L’attività ispettiva, svolta presso un’azienda impegnata nella coltivazione di cereali, ha portato alla denuncia in stato di libertà di un 33enne del posto, già noto alle forze dell’ordine, per resistenza e oltraggio a pubblico ufficiale. L’uomo, figlio del titolare, avrebbe infatti offeso e ostacolato i militari durante le operazioni di verifica.
Al termine dei controlli, è stato deferito anche il padre, un 64enne anch’egli noto alle forze di polizia, in qualità di titolare dell’azienda, per omesso aggiornamento del Documento di Valutazione dei Rischi (D.V.R.) e violazioni in materia di sicurezza sul lavoro.

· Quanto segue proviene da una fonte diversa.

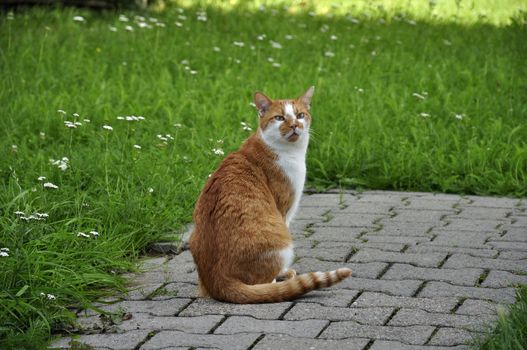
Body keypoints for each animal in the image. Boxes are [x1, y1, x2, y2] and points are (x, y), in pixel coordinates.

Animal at [188, 86, 352, 302]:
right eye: (280, 118)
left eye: (300, 115)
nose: (294, 125)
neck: (286, 152)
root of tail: (218, 280)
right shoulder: (284, 210)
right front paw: (284, 273)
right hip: (282, 240)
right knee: (264, 283)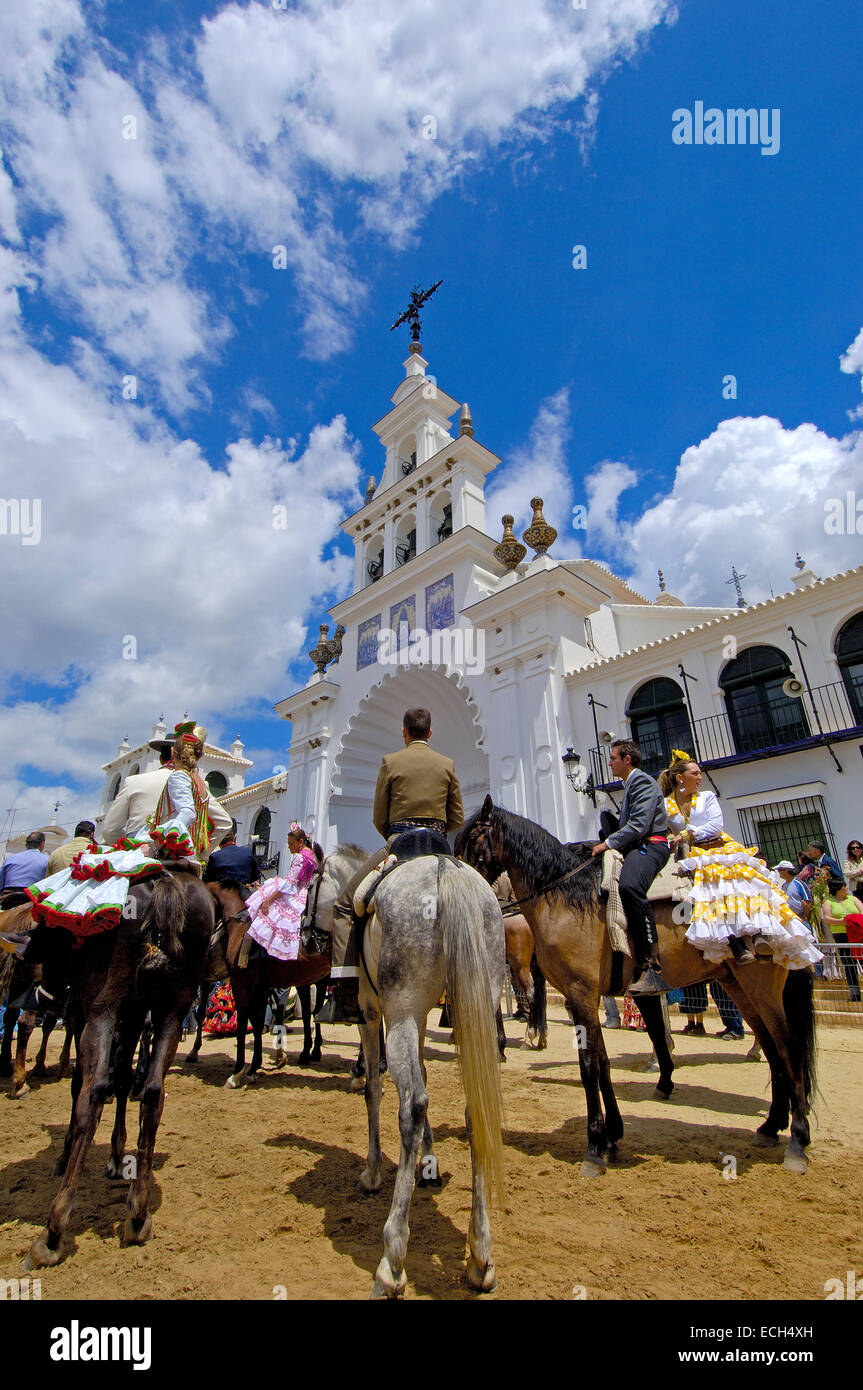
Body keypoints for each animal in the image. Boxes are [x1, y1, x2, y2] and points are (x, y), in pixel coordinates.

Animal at [25, 867, 214, 1273]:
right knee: (154, 1091)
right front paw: (115, 1155)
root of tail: (161, 883)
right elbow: (126, 1077)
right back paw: (139, 1213)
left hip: (103, 1005)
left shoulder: (86, 1011)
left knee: (93, 1093)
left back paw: (52, 1232)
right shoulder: (135, 1012)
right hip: (172, 1007)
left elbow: (84, 1083)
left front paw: (66, 1154)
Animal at [351, 850, 505, 1295]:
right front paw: (429, 1161)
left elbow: (374, 1087)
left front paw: (372, 1171)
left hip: (400, 1007)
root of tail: (444, 868)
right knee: (476, 1111)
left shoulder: (370, 1007)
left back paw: (392, 1260)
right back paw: (480, 1254)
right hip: (478, 999)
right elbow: (421, 1068)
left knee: (412, 1105)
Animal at [453, 800, 817, 1178]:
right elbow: (603, 1062)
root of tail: (781, 900)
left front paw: (594, 1147)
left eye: (475, 838)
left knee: (789, 1049)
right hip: (739, 986)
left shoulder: (582, 993)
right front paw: (612, 1137)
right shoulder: (580, 998)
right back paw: (770, 1127)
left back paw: (797, 1142)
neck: (565, 897)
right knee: (773, 1052)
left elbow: (590, 1067)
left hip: (762, 986)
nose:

Gli ispettori hanno inoltre riscontrato irregolarità strutturali, tra cui la mancata conformità delle vie di circolazione interne all’area aziendale, elevando ammende per un totale di 3.130 euro.
Nel corso degli accertamenti sono state esaminate anche le posizioni di due lavoratori di nazionalità indiana, risultati in regola sia con la normativa sul soggiorno in Italia sia con le comunicazioni preventive di instaurazione del rapporto di lavoro.